Sıcak savaş tamam, onun resmini çizdik ama her şey bitmedi. Psikolojik, biyolojik ve ekonomik savaş özellikle Türkiye'yi hedef alarak var gücüyle devam ediyor. Biyolojik savaşı yıkmanın yolu, karşı silahları geliştirmek. Türkiye'nin yürütmüş olduğu aşı çalışması oldukça önemli. Psikolojik savaşı yıkmanın yolu ise eğitimin yanında, medya yayınlarında gerekli sansürü uygulamak. Bunu tereddütsüz yapıp, eğitiminizi buna göre dizayn edeceksiniz. Ekonomik savaşlarda da milletçe bir tavır içerisinde olacaksınız.
Türkiye ‘Türk birliği’nden yana
Türkiye'nin bu hareketler sonucu ortaya çıkan saflaşmada tarafı olmalı mı? Olursa bu taraf neresi olmalı? Hangi nedenlerle bu taraf olmalı ya da olmamalı?
Blok oluşumu eninde sonunda olacak. Zaten bu tek başına Türkiye'nin yürütebileceği bir süreç değil. Karşınızda dört bir cepheden saldıran, konu Türkiye olunca anında birleşen beş benzemezler var. Türkiye bu oyunu görüyor ve buna göre tedbirler alıyor. Bunlardan ilki ve en önemlisi Türk Birliği. Cumhurbaşkanı Erdoğan, Kafkasya'da Rusya’dan ortaya çıkan Azerbaycan, Özbekistan, Kırgızistan, Kazakistan gibi Türk devletlerini bir araya getirmek için yoğun bir gayret sarf ediyor. Türk dili konuşan ülkelerle ilgili bir etki üretmeye çalışmak, kolay ve kendiliğinden gelişen olaylar değil. Zaten batının ve İran’ın en çok korktuğu bu. Türkler bir araya gelirse ne yaparız?

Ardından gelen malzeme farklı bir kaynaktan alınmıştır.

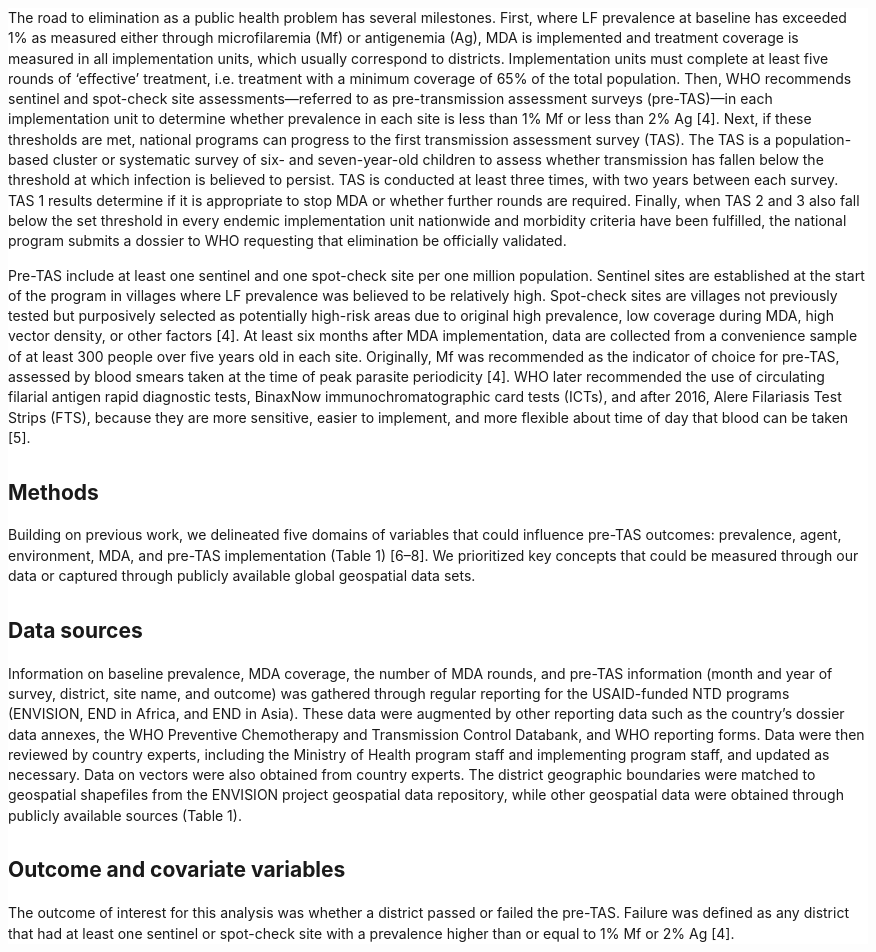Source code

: The road to elimination as a public health problem has several milestones. First, where LF prevalence at baseline has exceeded 1% as measured either through microfilaremia (Mf) or antigenemia (Ag), MDA is implemented and treatment coverage is measured in all implementation units, which usually correspond to districts. Implementation units must complete at least five rounds of ‘effective’ treatment, i.e. treatment with a minimum coverage of 65% of the total population. Then, WHO recommends sentinel and spot-check site assessments—referred to as pre-transmission assessment surveys (pre-TAS)—in each implementation unit to determine whether prevalence in each site is less than 1% Mf or less than 2% Ag [4]. Next, if these thresholds are met, national programs can progress to the first transmission assessment survey (TAS). The TAS is a population-based cluster or systematic survey of six- and seven-year-old children to assess whether transmission has fallen below the threshold at which infection is believed to persist. TAS is conducted at least three times, with two years between each survey. TAS 1 results determine if it is appropriate to stop MDA or whether further rounds are required. Finally, when TAS 2 and 3 also fall below the set threshold in every endemic implementation unit nationwide and morbidity criteria have been fulfilled, the national program submits a dossier to WHO requesting that elimination be officially validated.

Pre-TAS include at least one sentinel and one spot-check site per one million population. Sentinel sites are established at the start of the program in villages where LF prevalence was believed to be relatively high. Spot-check sites are villages not previously tested but purposively selected as potentially high-risk areas due to original high prevalence, low coverage during MDA, high vector density, or other factors [4]. At least six months after MDA implementation, data are collected from a convenience sample of at least 300 people over five years old in each site. Originally, Mf was recommended as the indicator of choice for pre-TAS, assessed by blood smears taken at the time of peak parasite periodicity [4]. WHO later recommended the use of circulating filarial antigen rapid diagnostic tests, BinaxNow immunochromatographic card tests (ICTs), and after 2016, Alere Filariasis Test Strips (FTS), because they are more sensitive, easier to implement, and more flexible about time of day that blood can be taken [5].

## Methods

Building on previous work, we delineated five domains of variables that could influence pre-TAS outcomes: prevalence, agent, environment, MDA, and pre-TAS implementation (Table 1) [6–8]. We prioritized key concepts that could be measured through our data or captured through publicly available global geospatial data sets.

## Data sources

Information on baseline prevalence, MDA coverage, the number of MDA rounds, and pre-TAS information (month and year of survey, district, site name, and outcome) was gathered through regular reporting for the USAID-funded NTD programs (ENVISION, END in Africa, and END in Asia). These data were augmented by other reporting data such as the country’s dossier data annexes, the WHO Preventive Chemotherapy and Transmission Control Databank, and WHO reporting forms. Data were then reviewed by country experts, including the Ministry of Health program staff and implementing program staff, and updated as necessary. Data on vectors were also obtained from country experts. The district geographic boundaries were matched to geospatial shapefiles from the ENVISION project geospatial data repository, while other geospatial data were obtained through publicly available sources (Table 1).

## Outcome and covariate variables

The outcome of interest for this analysis was whether a district passed or failed the pre-TAS. Failure was defined as any district that had at least one sentinel or spot-check site with a prevalence higher than or equal to 1% Mf or 2% Ag [4].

- Bu denkleme bir şekilde Türk kökenli olan Macaristan da girdi. Macaristan'ın Türk olması, bizde sürpriz bir olaymış gibi karşılanıyor. Macaristan artık Türkiye'nin güçlendiğini ve başına bir iş gelmeyeceğini bildiğinden, “Ben de Türk'üm, ben de bu birliğin gözlemcisiyim” tavrı sergiliyor. Yakın zamanda aktif katılımcılardan biri de o olacak. Bunun yanında bir birliğe daha ihtiyacımız var.
Diğer birlik nedir?
İslam Birliği. Bu iki birlik birbirinin tetikleyicisi olacaktır. Fakat geliştirmenin yolu bir öndere dayanıyor. O önder de Türkiye ve Sayın Erdoğan'dır. Macaristan'dan başlayıp, Uygur’a kadar dayanacak dev bir coğrafya bir araya gelecek. Bu birleşmeyi engellemek için bu zamana kadar çok sinsi işler yaptılar ama artık oradaki rejimler de işin farkına vardı. Zaten siz güçlendikçe etrafınızdaki kümelenme artar. Bahsettiğim süreç içerisinde bu birliktelik sağlanırsa coğrafyada bütün dengelerin değişeceğini şimdiden söyleyebilirim. Bunun arkasından da gelen İslam iş birliği olur.